Almost no one enjoys going to the doctor. While not quite as universally feared and reviled as a trip to the dentist, a trip to the doctor is still often unpleasant. There's waiting in a clinical check-up room, the cool of the stethoscope, the awkward admission that we may not have been exercising much lately. And then there's the cost. Cost, above all, may be what drives us to self-diagnose; it's also the one piece of the medical industry that outsiders may be able to exploit as a weakness.
A startup called EyeNetra is the perfect example. With a smartphone app and an add-on device that can be built for a few dollars, EyeNetra thinks it can read our eyeballs and give us an eyeglass prescription. The professional equivalent that eye care professionals use costs $5000, and Technology Review writes that the eye care market is currently a $75 billion annual industry. Every year millions of people pay their optometrists hundreds of dollars to check their eyes and update their prescriptions. What if that only cost a few bucks?
"The device, called the Netra-G, is based on some clever optics and software[EyeNetra's Vitor] Pamplona came up with—a way to measure the refractive error of the eye using a smartphone screen and an inexpensive pair of plastic binoculars," writes Technology Review. "Pamplona invented the Netra while studying in an MIT lab specializing in computational photography...The prototype device he developed to measure how well your eye focuses light consists of a viewer that a user places against a smartphone screen.
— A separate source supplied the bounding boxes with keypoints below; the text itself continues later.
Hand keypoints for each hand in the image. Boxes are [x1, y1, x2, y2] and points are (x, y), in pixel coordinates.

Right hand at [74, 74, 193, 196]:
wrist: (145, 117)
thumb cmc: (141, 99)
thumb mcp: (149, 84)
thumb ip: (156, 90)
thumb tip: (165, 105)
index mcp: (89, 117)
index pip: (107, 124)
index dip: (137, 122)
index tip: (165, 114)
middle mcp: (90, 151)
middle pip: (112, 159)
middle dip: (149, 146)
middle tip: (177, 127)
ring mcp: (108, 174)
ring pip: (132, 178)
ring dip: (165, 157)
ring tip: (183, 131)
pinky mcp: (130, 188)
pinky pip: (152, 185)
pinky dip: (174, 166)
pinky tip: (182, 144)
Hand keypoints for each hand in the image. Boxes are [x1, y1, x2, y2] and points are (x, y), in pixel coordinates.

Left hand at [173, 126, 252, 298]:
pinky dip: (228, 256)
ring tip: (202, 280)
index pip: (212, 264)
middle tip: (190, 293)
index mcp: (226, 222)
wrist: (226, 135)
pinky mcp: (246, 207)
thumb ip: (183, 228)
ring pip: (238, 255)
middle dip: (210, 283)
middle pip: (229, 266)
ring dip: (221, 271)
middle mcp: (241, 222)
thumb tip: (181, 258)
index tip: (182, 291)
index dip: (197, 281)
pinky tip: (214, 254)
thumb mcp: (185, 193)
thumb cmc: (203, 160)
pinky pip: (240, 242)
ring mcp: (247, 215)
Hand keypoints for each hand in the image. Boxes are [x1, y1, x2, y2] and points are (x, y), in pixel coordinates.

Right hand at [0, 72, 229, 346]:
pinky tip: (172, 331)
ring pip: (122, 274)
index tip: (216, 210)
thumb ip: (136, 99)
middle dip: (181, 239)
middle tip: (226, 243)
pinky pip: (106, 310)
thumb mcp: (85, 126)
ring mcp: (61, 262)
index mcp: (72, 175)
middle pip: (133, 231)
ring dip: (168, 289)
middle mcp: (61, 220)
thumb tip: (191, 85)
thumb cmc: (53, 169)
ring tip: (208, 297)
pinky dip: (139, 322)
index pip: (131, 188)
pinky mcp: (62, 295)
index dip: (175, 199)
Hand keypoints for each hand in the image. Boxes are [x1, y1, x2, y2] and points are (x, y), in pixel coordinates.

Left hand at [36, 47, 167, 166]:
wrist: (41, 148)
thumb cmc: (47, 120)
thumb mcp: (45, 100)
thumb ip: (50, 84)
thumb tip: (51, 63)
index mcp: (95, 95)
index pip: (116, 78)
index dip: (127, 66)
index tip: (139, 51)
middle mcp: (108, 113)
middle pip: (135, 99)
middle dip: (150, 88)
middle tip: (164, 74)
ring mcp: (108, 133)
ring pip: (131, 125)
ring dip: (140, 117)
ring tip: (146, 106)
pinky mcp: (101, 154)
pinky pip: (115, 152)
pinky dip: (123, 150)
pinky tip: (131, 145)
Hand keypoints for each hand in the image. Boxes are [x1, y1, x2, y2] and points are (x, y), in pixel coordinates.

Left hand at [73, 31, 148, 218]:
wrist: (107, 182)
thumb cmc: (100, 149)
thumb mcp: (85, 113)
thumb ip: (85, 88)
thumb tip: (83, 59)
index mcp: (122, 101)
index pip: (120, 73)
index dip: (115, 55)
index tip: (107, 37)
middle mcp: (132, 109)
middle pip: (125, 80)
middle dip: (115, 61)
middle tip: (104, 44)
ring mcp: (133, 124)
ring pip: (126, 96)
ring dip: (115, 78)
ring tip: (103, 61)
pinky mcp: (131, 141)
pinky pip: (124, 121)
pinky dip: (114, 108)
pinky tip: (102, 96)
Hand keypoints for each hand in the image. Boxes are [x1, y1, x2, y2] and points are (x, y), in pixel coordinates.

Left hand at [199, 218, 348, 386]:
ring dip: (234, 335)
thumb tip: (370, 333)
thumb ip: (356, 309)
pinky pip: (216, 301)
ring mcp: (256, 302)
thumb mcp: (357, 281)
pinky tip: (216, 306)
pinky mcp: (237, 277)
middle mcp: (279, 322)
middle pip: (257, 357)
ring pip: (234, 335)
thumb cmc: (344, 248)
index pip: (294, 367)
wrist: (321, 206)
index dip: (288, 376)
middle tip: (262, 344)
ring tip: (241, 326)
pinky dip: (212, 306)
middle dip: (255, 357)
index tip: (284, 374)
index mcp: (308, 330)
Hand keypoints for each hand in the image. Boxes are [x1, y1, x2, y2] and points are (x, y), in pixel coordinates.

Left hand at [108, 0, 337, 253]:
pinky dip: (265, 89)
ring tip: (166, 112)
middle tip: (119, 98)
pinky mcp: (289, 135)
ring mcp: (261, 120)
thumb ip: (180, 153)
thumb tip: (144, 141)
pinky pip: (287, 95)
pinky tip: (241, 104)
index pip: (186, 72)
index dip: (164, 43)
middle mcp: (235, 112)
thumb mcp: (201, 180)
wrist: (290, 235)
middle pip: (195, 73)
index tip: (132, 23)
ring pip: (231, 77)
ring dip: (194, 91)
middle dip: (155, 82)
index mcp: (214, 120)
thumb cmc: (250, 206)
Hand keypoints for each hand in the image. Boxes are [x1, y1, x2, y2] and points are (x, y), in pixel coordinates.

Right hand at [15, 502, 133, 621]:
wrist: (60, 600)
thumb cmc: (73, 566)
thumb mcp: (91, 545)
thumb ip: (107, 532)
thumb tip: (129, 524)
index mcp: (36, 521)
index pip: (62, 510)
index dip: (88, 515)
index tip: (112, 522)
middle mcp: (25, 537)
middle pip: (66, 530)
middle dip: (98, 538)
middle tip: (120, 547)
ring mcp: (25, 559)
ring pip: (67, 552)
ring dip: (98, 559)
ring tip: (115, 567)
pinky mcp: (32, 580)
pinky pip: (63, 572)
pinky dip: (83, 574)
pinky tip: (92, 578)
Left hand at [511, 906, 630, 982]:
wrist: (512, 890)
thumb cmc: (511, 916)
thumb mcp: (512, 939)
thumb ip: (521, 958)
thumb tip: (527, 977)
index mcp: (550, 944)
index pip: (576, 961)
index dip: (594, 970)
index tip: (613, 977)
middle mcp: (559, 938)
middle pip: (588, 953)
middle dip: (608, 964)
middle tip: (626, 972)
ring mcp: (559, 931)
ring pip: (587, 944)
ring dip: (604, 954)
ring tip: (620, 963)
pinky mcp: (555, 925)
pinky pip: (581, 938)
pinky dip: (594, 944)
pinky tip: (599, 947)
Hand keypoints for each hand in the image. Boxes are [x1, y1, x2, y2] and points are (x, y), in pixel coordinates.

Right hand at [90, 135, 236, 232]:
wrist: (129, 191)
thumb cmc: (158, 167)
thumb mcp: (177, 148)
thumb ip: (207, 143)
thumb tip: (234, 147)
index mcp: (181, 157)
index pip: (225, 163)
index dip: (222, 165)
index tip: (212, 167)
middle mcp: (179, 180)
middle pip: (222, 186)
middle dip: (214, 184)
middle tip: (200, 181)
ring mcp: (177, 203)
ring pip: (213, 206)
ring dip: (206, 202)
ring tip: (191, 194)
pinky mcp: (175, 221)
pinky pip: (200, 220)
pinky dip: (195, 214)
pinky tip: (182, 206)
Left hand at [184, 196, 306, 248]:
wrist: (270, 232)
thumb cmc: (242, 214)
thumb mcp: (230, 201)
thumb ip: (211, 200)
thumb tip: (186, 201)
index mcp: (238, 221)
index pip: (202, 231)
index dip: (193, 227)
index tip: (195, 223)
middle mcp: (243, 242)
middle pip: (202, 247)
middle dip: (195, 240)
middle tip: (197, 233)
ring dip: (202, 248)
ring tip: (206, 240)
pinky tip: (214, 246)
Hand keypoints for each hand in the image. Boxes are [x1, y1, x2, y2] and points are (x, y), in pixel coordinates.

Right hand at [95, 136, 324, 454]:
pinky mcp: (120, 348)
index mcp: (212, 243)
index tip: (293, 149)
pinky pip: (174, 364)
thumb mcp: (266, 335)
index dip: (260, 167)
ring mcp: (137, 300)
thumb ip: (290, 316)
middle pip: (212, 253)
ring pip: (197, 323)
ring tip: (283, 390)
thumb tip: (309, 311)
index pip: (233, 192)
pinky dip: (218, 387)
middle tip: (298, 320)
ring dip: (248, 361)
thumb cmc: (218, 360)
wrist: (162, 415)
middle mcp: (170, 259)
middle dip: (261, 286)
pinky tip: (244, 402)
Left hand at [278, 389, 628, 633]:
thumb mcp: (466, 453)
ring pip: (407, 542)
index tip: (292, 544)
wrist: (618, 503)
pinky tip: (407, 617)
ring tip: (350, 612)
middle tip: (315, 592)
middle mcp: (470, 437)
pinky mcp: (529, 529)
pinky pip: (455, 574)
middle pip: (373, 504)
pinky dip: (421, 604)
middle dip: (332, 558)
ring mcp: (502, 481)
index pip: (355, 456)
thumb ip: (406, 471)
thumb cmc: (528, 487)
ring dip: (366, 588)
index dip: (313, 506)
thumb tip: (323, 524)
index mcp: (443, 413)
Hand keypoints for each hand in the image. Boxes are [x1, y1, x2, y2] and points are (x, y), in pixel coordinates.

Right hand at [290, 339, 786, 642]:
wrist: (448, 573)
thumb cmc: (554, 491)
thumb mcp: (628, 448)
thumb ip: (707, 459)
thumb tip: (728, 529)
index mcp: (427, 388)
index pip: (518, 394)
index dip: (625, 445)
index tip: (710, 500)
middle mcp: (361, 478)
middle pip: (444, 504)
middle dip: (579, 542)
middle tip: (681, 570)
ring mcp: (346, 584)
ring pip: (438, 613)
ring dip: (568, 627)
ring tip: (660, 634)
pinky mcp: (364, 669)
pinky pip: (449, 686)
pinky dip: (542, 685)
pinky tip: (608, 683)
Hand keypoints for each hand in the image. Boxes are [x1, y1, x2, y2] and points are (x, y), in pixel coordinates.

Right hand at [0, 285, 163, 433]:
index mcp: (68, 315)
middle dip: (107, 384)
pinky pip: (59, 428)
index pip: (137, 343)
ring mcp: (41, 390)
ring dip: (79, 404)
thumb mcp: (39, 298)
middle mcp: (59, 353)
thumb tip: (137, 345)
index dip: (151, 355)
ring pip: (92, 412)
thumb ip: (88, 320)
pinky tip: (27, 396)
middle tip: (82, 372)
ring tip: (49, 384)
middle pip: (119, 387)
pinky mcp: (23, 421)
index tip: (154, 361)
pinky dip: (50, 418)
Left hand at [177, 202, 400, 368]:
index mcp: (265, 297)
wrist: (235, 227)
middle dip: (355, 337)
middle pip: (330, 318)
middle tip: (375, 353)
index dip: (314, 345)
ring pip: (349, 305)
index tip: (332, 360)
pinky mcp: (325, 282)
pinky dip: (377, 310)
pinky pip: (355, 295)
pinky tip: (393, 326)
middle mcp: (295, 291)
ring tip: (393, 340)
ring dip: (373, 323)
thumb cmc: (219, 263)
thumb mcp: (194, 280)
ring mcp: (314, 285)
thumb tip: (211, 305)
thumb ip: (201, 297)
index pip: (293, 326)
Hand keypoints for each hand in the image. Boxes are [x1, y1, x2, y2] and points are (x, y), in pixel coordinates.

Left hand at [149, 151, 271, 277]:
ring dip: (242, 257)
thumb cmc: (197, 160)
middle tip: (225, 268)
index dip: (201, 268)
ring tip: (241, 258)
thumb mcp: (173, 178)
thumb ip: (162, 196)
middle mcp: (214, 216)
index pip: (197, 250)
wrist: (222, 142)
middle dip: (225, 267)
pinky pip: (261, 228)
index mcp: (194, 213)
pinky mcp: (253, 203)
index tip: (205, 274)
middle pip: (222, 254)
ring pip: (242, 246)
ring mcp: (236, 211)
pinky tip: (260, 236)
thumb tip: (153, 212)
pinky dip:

Spinning a dial yourself, you align green and red lines. From the difference between what you see and the actual location of the lines, an app calculates the focusing error of your eyes. It’s like a thermometer for vision."
Industry-changing inventions like EyeNetra are bound to stir up some controversy as they clash with established procedures. Silicon Valley investor Vinod Khosla, who has put $2 million into EyeNetra, last year accused doctors of performing "witchcraft" and claimed most of their work could be done by machines. Others argue that doctors study a larger picture of health, and that EyeNetra wouldn't necessarily fill the same role as visiting an optometrist.
When it comes down to a simple examination, however, EyeNetra may get the job done, and that's going to create tension within the structure of the healthcare system. For now, EyeNetra is targeting India, but sooner or later self-diagnosis smartphone attachments are going to clash with regulations in the United States. With billions of dollars involved, you know that's going to be a nasty fight.